Ex-Cook County Land Bank Authority employee gets prison in fraud case

SHARE NOW

(The Center Square) – A former Cook County Land Bank Authority employee facing up to 20 years behind bars for a scheme to buy property at a discount and then resell it through straw buyers was sentenced to a year in prison.

Mustafaa Saleh pleaded guilty to a single count of wire fraud as part of an agreement with federal prosecutors.

Prosecutors previously alleged the former employee of the Cook County Land Bank Authority used straw buyers from 2016 to 2021 to fraudulently buy and resell properties from the government agency on his behalf. Prosecutors alleged Saleh pocketed $172,706 in profits from the deals. Prosecutors said Saleh also created a company that was paid $1 million to provide maintenance to the properties. Because of his ties to the land bank, Saleh wasn’t allowed to have any financial interest in companies contracting with the agency.

In the end, Saleh agreed to forfeit $172,706 in profits from the scheme, according to court records.

Saleh was an asset manager the Cook County Land Bank Authority, a government agency that promotes the redevelopment and reuse of vacant, foreclosed, abandoned, and tax delinquent real estate by buying and transferring the property to private ownership.

The agency sold the real estate at below-market rates and prohibited the buyers from selling or renting a property until it was satisfied that the buyer had improved it to the agency’s standards. Authority employees are prohibited from buying property from the agency unless it would be used for the employee’s primary residence.

Prosecutors had asked the judge to sentence Saleh to 33 months in prison.

“Defendant’s conduct as the leader of this scheme was both significant and longlasting. Over the course of 5 years, defendant took repeated, sustained actions to financially benefit himself. Defendant’s crimes were no one-time mistake or lapse of judgment – the fraud was intricately planned, continuously executed over the course of years, and involved several layers of concealment,” prosecutors wrote in a sentencing memo. “The properties that defendant bought from the CCLBA might have instead gone to an individual in financial need seeking to become a homeowner, who could not otherwise afford a home absent the substantial discounts offered by the CCLBA. That home, in turn, could have served to enrich an honest homeowner by providing long-term financial security. Defendant’s scheme not only circumvented the CCLBA’s goal, but also ensured that any financial benefits would not pour into the communities and people he pledged to serve.”

Prosecutors noted Saleh “enacted his fraud scheme to the detriment of an important government organization and the honest individuals whom it was intended to benefit.”

Saleh and his attorney, Damon Cheronis, said he didn’t hurt anyone.

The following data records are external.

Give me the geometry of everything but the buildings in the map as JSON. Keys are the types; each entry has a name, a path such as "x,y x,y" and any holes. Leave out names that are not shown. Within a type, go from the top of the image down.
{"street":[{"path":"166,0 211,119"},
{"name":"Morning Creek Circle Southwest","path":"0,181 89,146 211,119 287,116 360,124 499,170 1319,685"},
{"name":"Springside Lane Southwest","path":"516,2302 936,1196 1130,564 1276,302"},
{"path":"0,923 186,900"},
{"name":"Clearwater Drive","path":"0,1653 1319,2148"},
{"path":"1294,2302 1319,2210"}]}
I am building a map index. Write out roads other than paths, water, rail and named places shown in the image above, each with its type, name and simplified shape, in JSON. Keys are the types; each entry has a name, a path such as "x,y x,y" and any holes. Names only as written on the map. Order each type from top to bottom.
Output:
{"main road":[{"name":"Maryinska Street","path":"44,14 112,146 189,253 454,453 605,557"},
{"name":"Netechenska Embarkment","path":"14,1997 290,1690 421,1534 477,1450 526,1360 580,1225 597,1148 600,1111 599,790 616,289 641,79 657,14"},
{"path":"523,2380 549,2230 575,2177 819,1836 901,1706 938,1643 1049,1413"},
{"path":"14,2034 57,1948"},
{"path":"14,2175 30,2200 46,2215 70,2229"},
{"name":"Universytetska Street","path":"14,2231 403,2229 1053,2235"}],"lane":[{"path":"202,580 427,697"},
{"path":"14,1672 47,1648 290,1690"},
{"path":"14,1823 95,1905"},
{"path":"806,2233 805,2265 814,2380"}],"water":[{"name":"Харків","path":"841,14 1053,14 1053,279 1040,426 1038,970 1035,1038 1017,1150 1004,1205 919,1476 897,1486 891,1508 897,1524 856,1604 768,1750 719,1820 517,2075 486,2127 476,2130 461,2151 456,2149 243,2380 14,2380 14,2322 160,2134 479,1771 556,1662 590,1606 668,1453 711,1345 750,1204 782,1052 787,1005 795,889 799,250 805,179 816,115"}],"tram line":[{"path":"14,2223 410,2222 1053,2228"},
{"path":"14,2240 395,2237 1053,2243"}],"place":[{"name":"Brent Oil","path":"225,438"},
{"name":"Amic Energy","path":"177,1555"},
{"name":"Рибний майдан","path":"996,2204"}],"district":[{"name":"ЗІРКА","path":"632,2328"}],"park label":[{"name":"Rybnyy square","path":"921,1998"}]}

In a sentencing memo, Cheronis wrote that Selah “used unfortunate and unlawful means to obtain property,” but said he was a good employee and the communities thrived as a result of his self-dealing.

“To that end, Mr. Saleh completed all the work that any other developer would have performed on the six properties at issue, and fully accomplished the mission of the CCLBA by successfully rehabilitating and returning the delinquent properties back into now thriving community assets,” Cheronis wrote in the memo. “To be clear, Mr. Saleh fully recognizes his actions in this case were both wrong and criminal. By obtaining these properties through artifice he violated the trust of his employers and broke the law. This is the odd case where although the means by which Mr. Saleh committed this crime were complicated, there is no monetary loss to the CCLBA. Ethical violations occurred – to be sure – but true economic harm was not wrought on the county.”

Cheronis did not respond to a message seeking comment.

Jessica Caffrey, executive director of the Cook County Land Bank Authority, said the whole agency was a victim.

“The Cook County Land Bank Authority is grateful to the U.S. Attorney’s Office for its thorough investigation of a former employee,” she told The Center Square. “The CCLBA cooperated fully with the U.S. Attorney’s investigation; the agency, board members, executive directors and other staff were victims of this crime and never the subject or target of this investigation.”

U.S. District Judge Andrea Wood sentenced Saleh to one year and a day in prison and required he give up $172,706.